Directions for this task >> Exactly reproduce each record listed below.

*** Opening Input ***

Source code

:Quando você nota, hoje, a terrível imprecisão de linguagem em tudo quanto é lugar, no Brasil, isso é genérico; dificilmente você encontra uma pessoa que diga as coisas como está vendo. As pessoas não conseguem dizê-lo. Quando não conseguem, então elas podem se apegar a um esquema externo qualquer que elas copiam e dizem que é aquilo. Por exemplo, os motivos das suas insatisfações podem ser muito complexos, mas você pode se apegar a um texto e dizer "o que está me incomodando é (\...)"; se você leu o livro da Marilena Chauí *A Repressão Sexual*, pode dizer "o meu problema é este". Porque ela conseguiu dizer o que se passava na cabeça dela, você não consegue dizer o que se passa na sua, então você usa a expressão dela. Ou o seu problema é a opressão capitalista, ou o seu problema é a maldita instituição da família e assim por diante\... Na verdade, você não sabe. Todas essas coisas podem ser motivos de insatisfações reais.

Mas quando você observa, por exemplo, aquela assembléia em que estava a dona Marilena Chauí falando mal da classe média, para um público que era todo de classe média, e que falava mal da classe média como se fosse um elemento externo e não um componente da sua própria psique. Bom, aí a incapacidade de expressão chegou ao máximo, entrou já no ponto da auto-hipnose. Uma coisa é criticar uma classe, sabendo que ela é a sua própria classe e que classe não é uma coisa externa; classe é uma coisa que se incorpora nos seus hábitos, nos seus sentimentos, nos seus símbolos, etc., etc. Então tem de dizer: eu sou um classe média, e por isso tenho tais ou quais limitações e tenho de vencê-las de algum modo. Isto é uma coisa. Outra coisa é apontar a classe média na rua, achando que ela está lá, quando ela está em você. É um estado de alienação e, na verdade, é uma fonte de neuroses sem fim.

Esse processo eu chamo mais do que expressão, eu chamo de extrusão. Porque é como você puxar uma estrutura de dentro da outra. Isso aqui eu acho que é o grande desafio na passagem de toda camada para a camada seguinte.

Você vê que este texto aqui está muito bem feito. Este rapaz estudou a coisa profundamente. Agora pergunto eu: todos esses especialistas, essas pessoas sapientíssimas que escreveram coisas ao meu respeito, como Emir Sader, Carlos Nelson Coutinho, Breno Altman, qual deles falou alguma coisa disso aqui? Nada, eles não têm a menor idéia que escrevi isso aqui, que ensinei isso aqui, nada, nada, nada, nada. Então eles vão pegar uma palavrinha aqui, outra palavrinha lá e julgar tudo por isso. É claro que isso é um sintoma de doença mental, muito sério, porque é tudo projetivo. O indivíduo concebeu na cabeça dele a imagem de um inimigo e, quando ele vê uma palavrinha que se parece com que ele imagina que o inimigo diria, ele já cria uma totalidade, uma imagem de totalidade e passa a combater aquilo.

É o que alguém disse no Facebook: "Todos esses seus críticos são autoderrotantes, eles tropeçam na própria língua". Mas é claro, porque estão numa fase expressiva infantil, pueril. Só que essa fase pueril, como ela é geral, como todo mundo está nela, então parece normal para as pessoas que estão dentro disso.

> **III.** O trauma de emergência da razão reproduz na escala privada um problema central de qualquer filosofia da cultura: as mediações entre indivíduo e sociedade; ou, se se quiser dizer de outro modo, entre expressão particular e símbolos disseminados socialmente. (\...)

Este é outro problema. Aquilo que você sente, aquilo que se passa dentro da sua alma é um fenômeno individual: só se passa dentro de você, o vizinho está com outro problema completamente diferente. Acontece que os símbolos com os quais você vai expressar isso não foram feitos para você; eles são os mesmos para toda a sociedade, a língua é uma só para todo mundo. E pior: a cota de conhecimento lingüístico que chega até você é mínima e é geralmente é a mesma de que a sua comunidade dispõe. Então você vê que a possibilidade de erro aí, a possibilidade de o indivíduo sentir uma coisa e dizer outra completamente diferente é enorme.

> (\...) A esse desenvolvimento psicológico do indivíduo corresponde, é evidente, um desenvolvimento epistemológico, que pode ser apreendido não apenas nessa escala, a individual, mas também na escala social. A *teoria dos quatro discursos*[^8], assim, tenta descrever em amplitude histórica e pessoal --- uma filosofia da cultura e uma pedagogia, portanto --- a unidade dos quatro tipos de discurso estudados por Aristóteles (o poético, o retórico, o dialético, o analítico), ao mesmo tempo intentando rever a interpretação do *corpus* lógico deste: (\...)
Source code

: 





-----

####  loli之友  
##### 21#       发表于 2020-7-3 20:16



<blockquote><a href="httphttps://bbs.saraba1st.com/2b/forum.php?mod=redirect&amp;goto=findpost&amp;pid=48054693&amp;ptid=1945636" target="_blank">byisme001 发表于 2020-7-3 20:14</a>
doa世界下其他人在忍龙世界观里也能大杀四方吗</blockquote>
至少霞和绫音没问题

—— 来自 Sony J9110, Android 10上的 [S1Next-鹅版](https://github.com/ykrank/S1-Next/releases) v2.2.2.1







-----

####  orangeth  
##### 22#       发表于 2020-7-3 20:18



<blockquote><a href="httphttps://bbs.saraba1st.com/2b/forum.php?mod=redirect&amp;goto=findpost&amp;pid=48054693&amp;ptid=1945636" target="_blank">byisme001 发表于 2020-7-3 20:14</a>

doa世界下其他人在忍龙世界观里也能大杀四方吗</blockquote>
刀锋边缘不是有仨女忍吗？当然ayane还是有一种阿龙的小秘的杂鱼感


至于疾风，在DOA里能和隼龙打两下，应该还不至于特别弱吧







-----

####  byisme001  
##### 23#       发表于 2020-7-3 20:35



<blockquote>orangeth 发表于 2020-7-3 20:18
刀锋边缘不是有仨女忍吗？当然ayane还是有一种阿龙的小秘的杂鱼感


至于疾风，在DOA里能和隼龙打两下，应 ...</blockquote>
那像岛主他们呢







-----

*** Closing Input ***

Written response >>
Source code

:Quando você nota, hoje, a terrível imprecisão de linguagem em tudo quanto é lugar, no Brasil, isso é genérico; dificilmente você encontra uma pessoa que diga as coisas como está vendo. As pessoas não conseguem dizê-lo. Quando não conseguem, então elas podem se apegar a um esquema externo qualquer que elas copiam e dizem que é aquilo. Por exemplo, os motivos das suas insatisfações podem ser muito complexos, mas você pode se apegar a um texto e dizer "o que está me incomodando é (\...)"; se você leu o livro da Marilena Chauí *A Repressão Sexual*, pode dizer "o meu problema é este". Porque ela conseguiu dizer o que se passava na cabeça dela, você não consegue dizer o que se passa na sua, então você usa a expressão dela. Ou o seu problema é a opressão capitalista, ou o seu problema é a maldita instituição da família e assim por diante\... Na verdade, você não sabe. Todas essas coisas podem ser motivos de insatisfações reais.

Mas quando você observa, por exemplo, aquela assembléia em que estava a dona Marilena Chauí falando mal da classe média, para um público que era todo de classe média, e que falava mal da classe média como se fosse um elemento externo e não um componente da sua própria psique. Bom, aí a incapacidade de expressão chegou ao máximo, entrou já no ponto da auto-hipnose. Uma coisa é criticar uma classe, sabendo que ela é a sua própria classe e que classe não é uma coisa externa; classe é uma coisa que se incorpora nos seus hábitos, nos seus sentimentos, nos seus símbolos, etc., etc. Então tem de dizer: eu sou um classe média, e por isso tenho tais ou quais limitações e tenho de vencê-las de algum modo. Isto é uma coisa. Outra coisa é apontar a classe média na rua, achando que ela está lá, quando ela está em você. É um estado de alienação e, na verdade, é uma fonte de neuroses sem fim.

Esse processo eu chamo mais do que expressão, eu chamo de extrusão. Porque é como você puxar uma estrutura de dentro da outra. Isso aqui eu acho que é o grande desafio na passagem de toda camada para a camada seguinte.

Você vê que este texto aqui está muito bem feito. Este rapaz estudou a coisa profundamente. Agora pergunto eu: todos esses especialistas, essas pessoas sapientíssimas que escreveram coisas ao meu respeito, como Emir Sader, Carlos Nelson Coutinho, Breno Altman, qual deles falou alguma coisa disso aqui? Nada, eles não têm a menor idéia que escrevi isso aqui, que ensinei isso aqui, nada, nada, nada, nada. Então eles vão pegar uma palavrinha aqui, outra palavrinha lá e julgar tudo por isso. É claro que isso é um sintoma de doença mental, muito sério, porque é tudo projetivo. O indivíduo concebeu na cabeça dele a imagem de um inimigo e, quando ele vê uma palavrinha que se parece com que ele imagina que o inimigo diria, ele já cria uma totalidade, uma imagem de totalidade e passa a combater aquilo.

É o que alguém disse no Facebook: "Todos esses seus críticos são autoderrotantes, eles tropeçam na própria língua". Mas é claro, porque estão numa fase expressiva infantil, pueril. Só que essa fase pueril, como ela é geral, como todo mundo está nela, então parece normal para as pessoas que estão dentro disso.

> **III.** O trauma de emergência da razão reproduz na escala privada um problema central de qualquer filosofia da cultura: as mediações entre indivíduo e sociedade; ou, se se quiser dizer de outro modo, entre expressão particular e símbolos disseminados socialmente. (\...)

Este é outro problema. Aquilo que você sente, aquilo que se passa dentro da sua alma é um fenômeno individual: só se passa dentro de você, o vizinho está com outro problema completamente diferente. Acontece que os símbolos com os quais você vai expressar isso não foram feitos para você; eles são os mesmos para toda a sociedade, a língua é uma só para todo mundo. E pior: a cota de conhecimento lingüístico que chega até você é mínima e é geralmente é a mesma de que a sua comunidade dispõe. Então você vê que a possibilidade de erro aí, a possibilidade de o indivíduo sentir uma coisa e dizer outra completamente diferente é enorme.

> (\...) A esse desenvolvimento psicológico do indivíduo corresponde, é evidente, um desenvolvimento epistemológico, que pode ser apreendido não apenas nessa escala, a individual, mas também na escala social. A *teoria dos quatro discursos*[^8], assim, tenta descrever em amplitude histórica e pessoal --- uma filosofia da cultura e uma pedagogia, portanto --- a unidade dos quatro tipos de discurso estudados por Aristóteles (o poético, o retórico, o dialético, o analítico), ao mesmo tempo intentando rever a interpretação do *corpus* lógico deste: (\...)
Source code

: 





-----

####  loli之友  
##### 21#       发表于 2020-7-3 20:16



<blockquote><a href="httphttps://bbs.saraba1st.com/2b/forum.php?mod=redirect&amp;goto=findpost&amp;pid=48054693&amp;ptid=1945636" target="_blank">byisme001 发表于 2020-7-3 20:14</a>
doa世界下其他人在忍龙世界观里也能大杀四方吗</blockquote>
至少霞和绫音没问题

—— 来自 Sony J9110, Android 10上的 [S1Next-鹅版](https://github.com/ykrank/S1-Next/releases) v2.2.2.1







-----

####  orangeth  
##### 22#       发表于 2020-7-3 20:18



<blockquote><a href="httphttps://bbs.saraba1st.com/2b/forum.php?mod=redirect&amp;goto=findpost&amp;pid=48054693&amp;ptid=1945636" target="_blank">byisme001 发表于 2020-7-3 20:14</a>

doa世界下其他人在忍龙世界观里也能大杀四方吗</blockquote>
刀锋边缘不是有仨女忍吗？当然ayane还是有一种阿龙的小秘的杂鱼感


至于疾风，在DOA里能和隼龙打两下，应该还不至于特别弱吧







-----

####  byisme001  
##### 23#       发表于 2020-7-3 20:35



<blockquote>orangeth 发表于 2020-7-3 20:18
刀锋边缘不是有仨女忍吗？当然ayane还是有一种阿龙的小秘的杂鱼感


至于疾风，在DOA里能和隼龙打两下，应 ...</blockquote>
那像岛主他们呢







-----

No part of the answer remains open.